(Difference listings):
================================
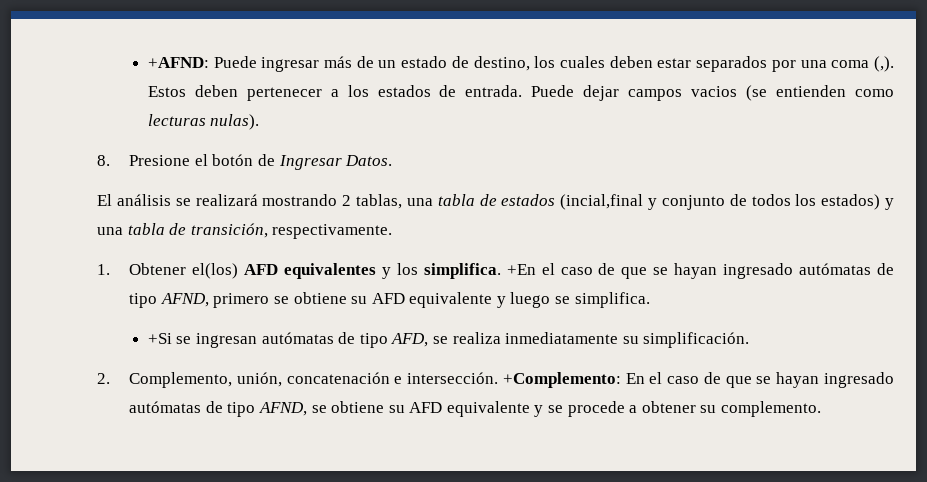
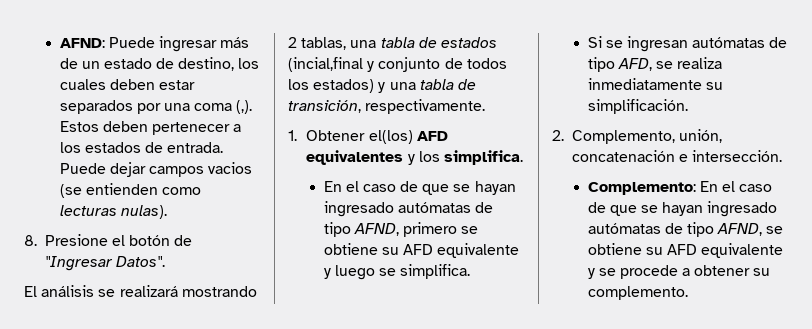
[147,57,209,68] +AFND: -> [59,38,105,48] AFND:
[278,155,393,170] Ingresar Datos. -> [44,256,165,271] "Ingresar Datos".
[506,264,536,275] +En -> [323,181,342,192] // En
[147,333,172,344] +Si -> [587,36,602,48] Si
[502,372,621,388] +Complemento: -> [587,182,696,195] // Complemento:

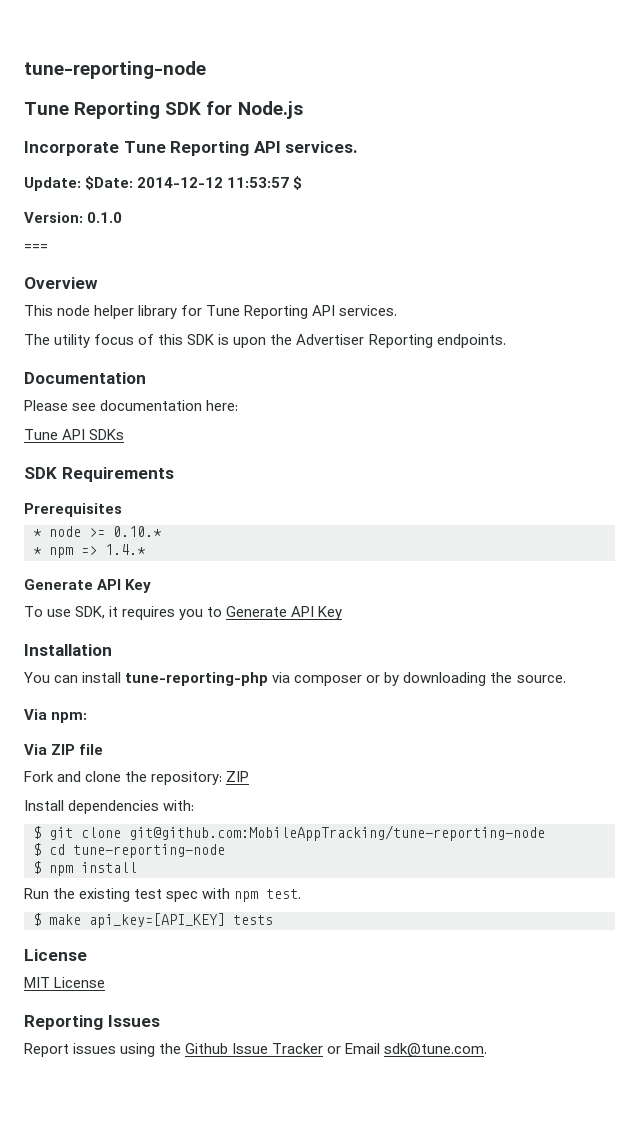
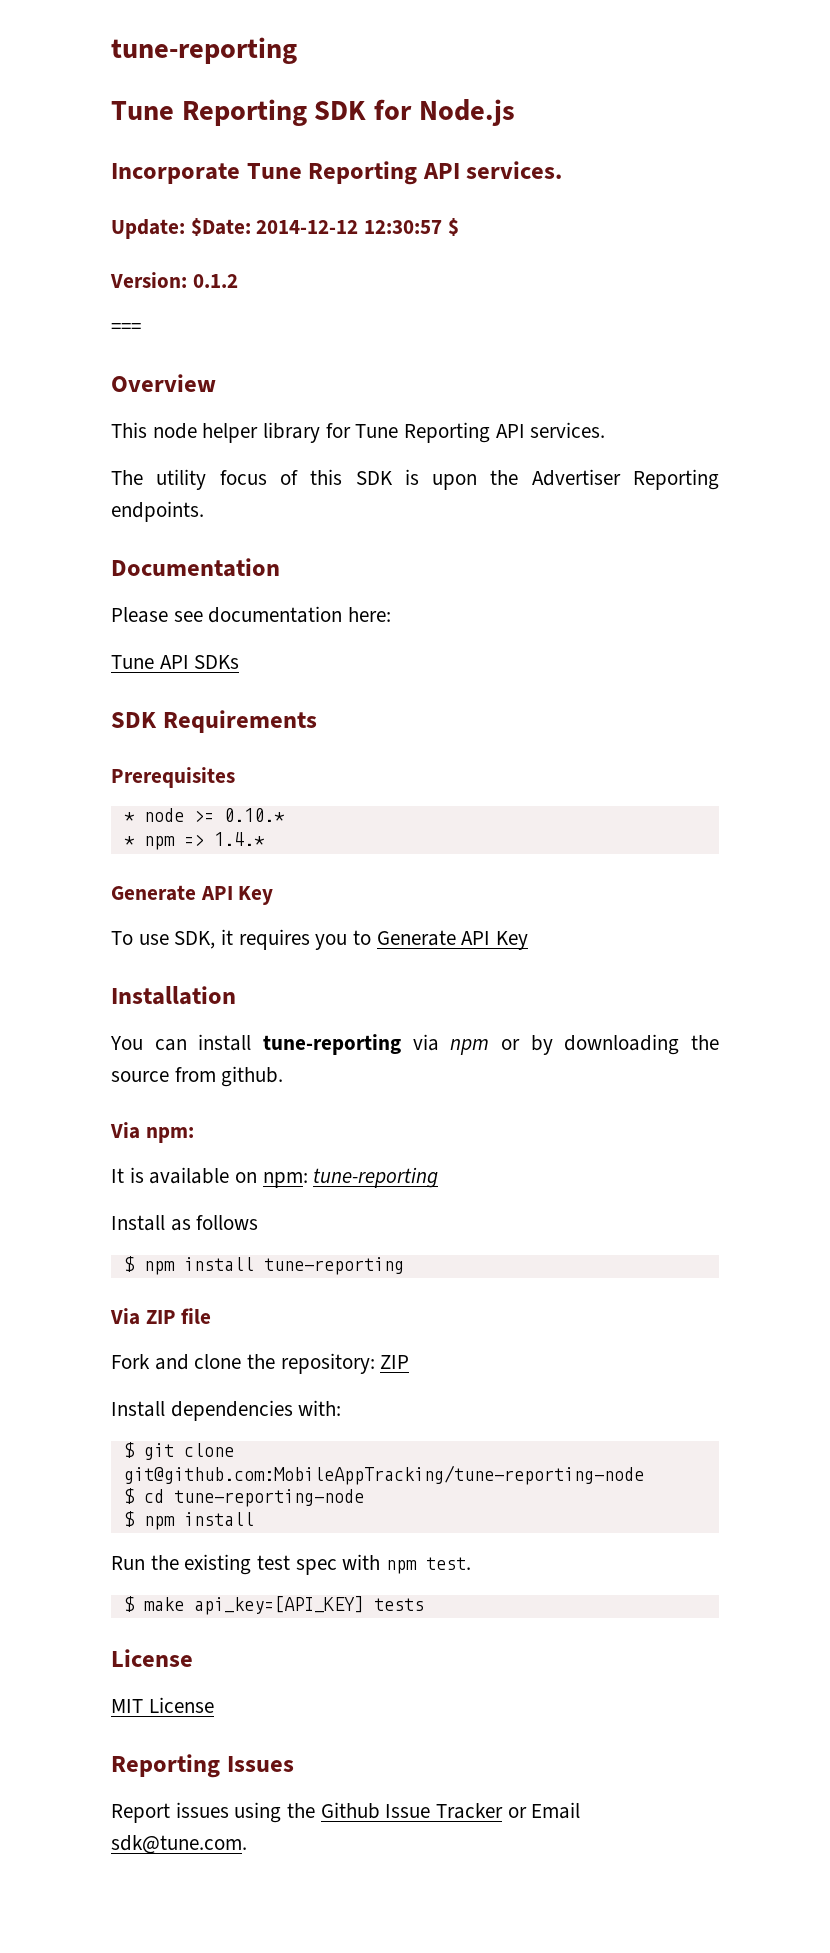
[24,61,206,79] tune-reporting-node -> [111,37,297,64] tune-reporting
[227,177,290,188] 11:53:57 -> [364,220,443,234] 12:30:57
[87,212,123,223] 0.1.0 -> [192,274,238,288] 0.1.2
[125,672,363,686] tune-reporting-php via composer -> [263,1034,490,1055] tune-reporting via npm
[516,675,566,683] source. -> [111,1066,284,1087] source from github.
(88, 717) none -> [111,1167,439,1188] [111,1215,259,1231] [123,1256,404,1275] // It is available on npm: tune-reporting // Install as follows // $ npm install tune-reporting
================================
(Exercise description): State the number of lines above that hold the string "tune", with nothing added.

(Exercise response): 3